Ulbricht, who operated Silk Road under the alias “Dread Pirate Roberts,” was arrested in October 2013 and charged with narcotics trafficking conspiracy, running a criminal enterprise, computer hacking conspiracy, and money laundering conspiracy. At the time of his arrest, Ulbricht’s website was believed to have brokered more than $1 billion in transactions for illegal goods and services, and Ulbricht had over $18 million in bitcoins on his personal laptop.

Ulbricht’s trial began on January 13, 2015. After weeks of evidence from the prosecution, Ulbricht countered with a short defense case lasting only two days. Throughout the trial, Ulbricht’s defense was that he created Silk Road in 2011, but then sold the site to another “Dread Pirate Roberts.” Indeed, Ulbricht took the “Dread Pirate Roberts” moniker from the 1987 film The Princess Bride, in which the name is passed from person to person over time.

In the end, Ulbricht’s story could not overcome the considerable evidence introduced by the prosecution, including financial spreadsheets and TorChat logs with Silk Road administrators recovered from Ulbricht’s personal laptop. The jury also heard passages from Ulbricht’s computerized journal, in which he wrote about his idea “[t]o create a website where people could buy anything anonymously, with no trail whatsoever that could lead back to them.”  

Ulbricht could face life in prison for his involvement in Silk Road. He also is set to start a second trial in Maryland on charges that he attempted to hire contract killers to murder six people involved in Silk Road, one of whom was actually an undercover DEA agent.

Ulbricht’s conviction is the last in a series of high-profile Silk Road cases. In recent months, Charlie Shrem and Robert Faiella pleaded guilty for the their role in facilitating bitcoin transactions on the online marketplace. Shrem is the founder and former CEO of BitInstant, an online bitcoin exchange that, at its peak in 2013, was processing approximately 30% of all bitcoin transactions. Faiella, in contrast, turned to the bitcoin exchange business after struggling to make it as a plumber and becoming disabled from chronic back problems.

Faiella, operating under the online alias BTCKing, purchased bitcoins from BitInstant and sold them to Silk Road users at a profit. According to the complaint, Shrem knew about Faiella’s involvement in Silk Road and personally processed his transactions, and even gave him discounts on high-volume orders. Together, the pair were accused of letting more than $1 million in bitcoins reach the illicit marketplace. Shrem admitted to aiding and abetting unlicensed money transmitting and was sentenced to two years in prison. Faiella admitted to operating an unlicensed money transmitting business and was sentenced to four years.

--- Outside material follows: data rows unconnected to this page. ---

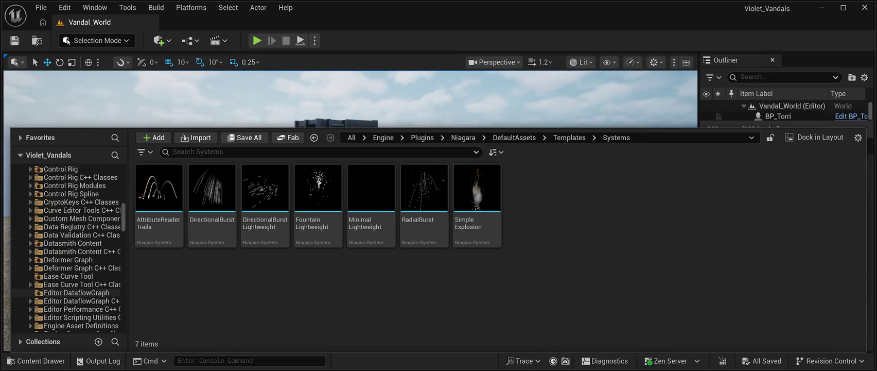
pyautogui.scroll(15, 67, 247)
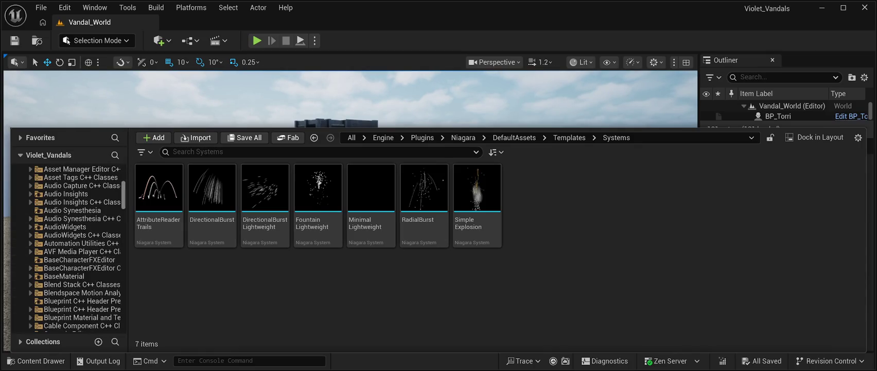
pyautogui.click(46, 178)
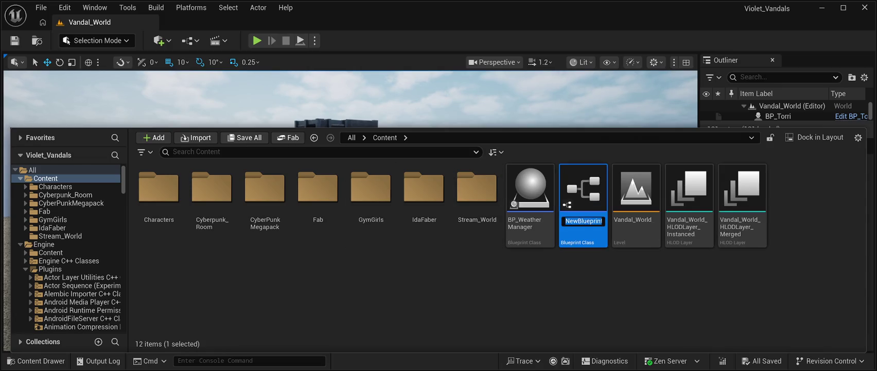
pyautogui.write('BP_')
pyautogui.write('TIme')
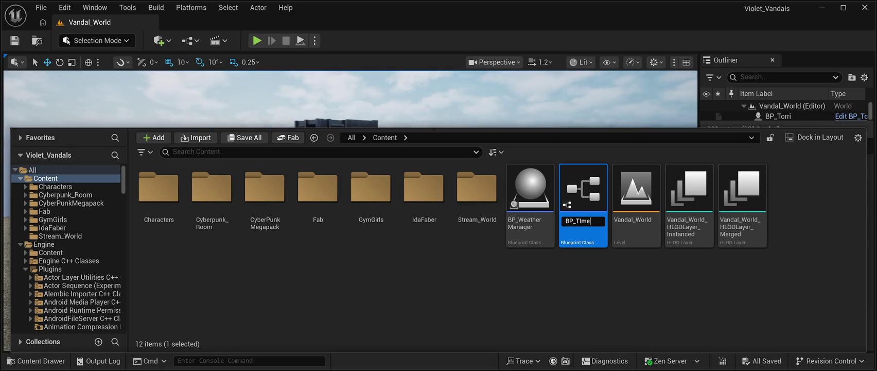
pyautogui.write('Manager')
pyautogui.press('Return')
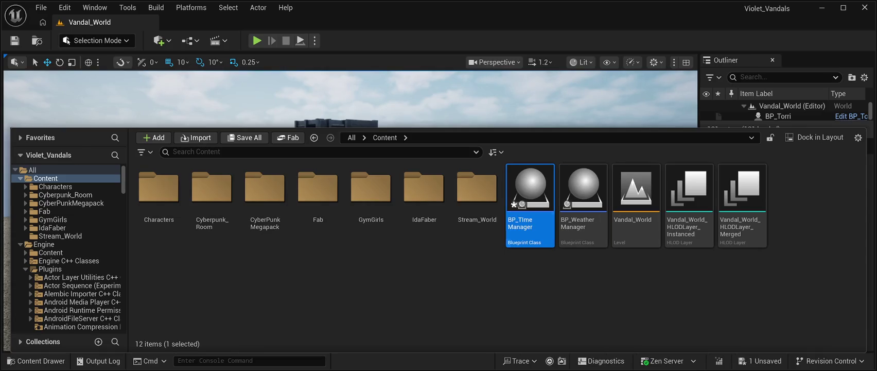
pyautogui.press('ctrl+space')
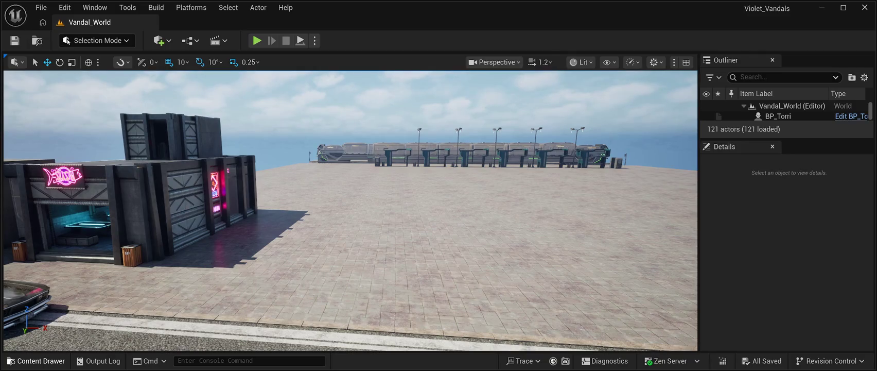
# Reopen the Content Drawer on the Content folder, which lists BP_WeatherManager among 11 items
pyautogui.click(37, 360)
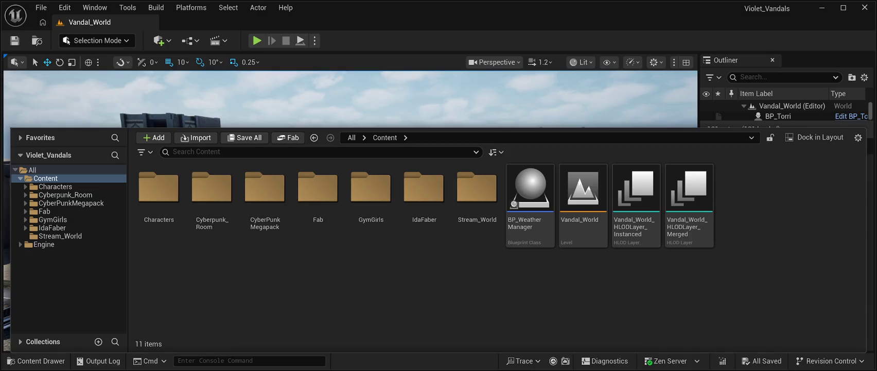
# Name the new Blueprint class BP_TimeManager, fixing a typo, then close the Content Drawer
pyautogui.write('BP_')
pyautogui.write('Torr')
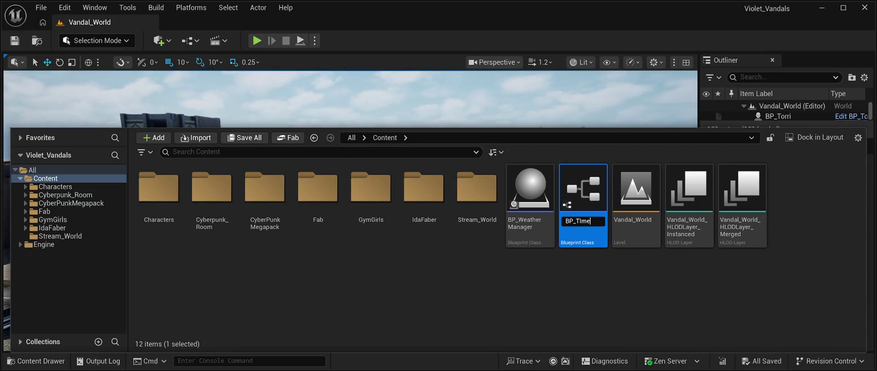
pyautogui.press('BackSpace')
pyautogui.press('BackSpace')
pyautogui.press('BackSpace')
pyautogui.write('imeManager')
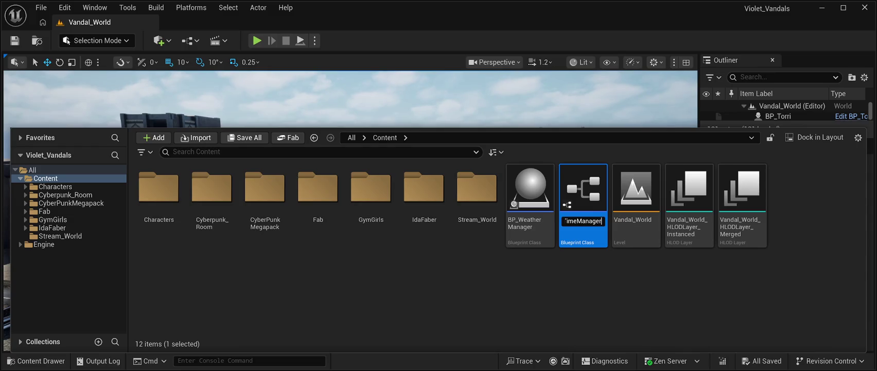
pyautogui.press('Return')
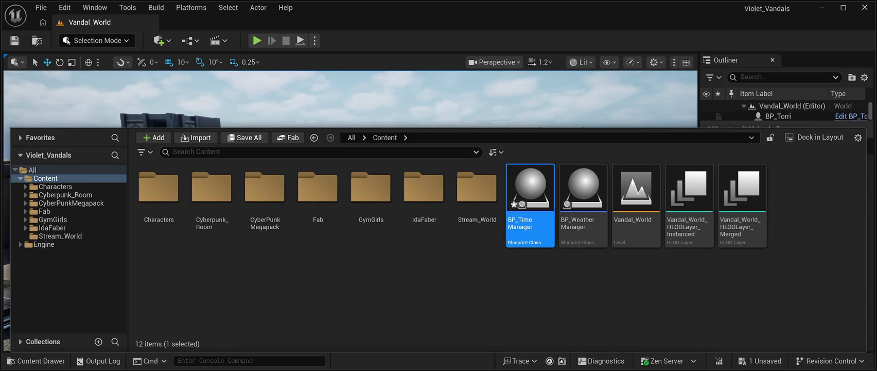
pyautogui.press('ctrl+space')
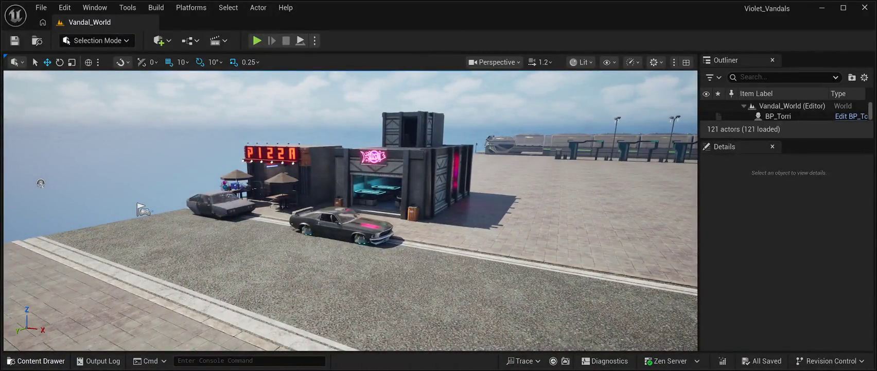
# Reopen the Content Drawer on the Content folder, which shows BP_WeatherManager
pyautogui.press('ctrl+space')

In the immediate aftermath of the Silk Road takedown, bitcoin skeptics thought it might be the beginning of the end for the virtual currency. But, proving them wrong, 2014 turned out to be a positive year for bitcoin investment and development. Although the exchange rate has not returned to pre-Silk Road levels, the number of bitcoin transactions has increased steadily. Acceptance by major companies also has increased, with companies such as Microsoft, Dell, Expedia, and Overstock.com announcing that they will accept the virtual currency. Furthermore, 2014 was a record year for the number of bitcoin startups and the amount of money invested in bitcoin startups (around $300 million). Finally, as legitimate bitcoin usage grows, government regulators are taking notice. New York’s Department of Financial Services is currently developing a specialized BitLicense to govern bitcoin exchanges and brokers. All things considered, with the Silk Road saga drawing to an end, bitcoin is leaving its criminal past behind and is headed for an increasingly mainstream future.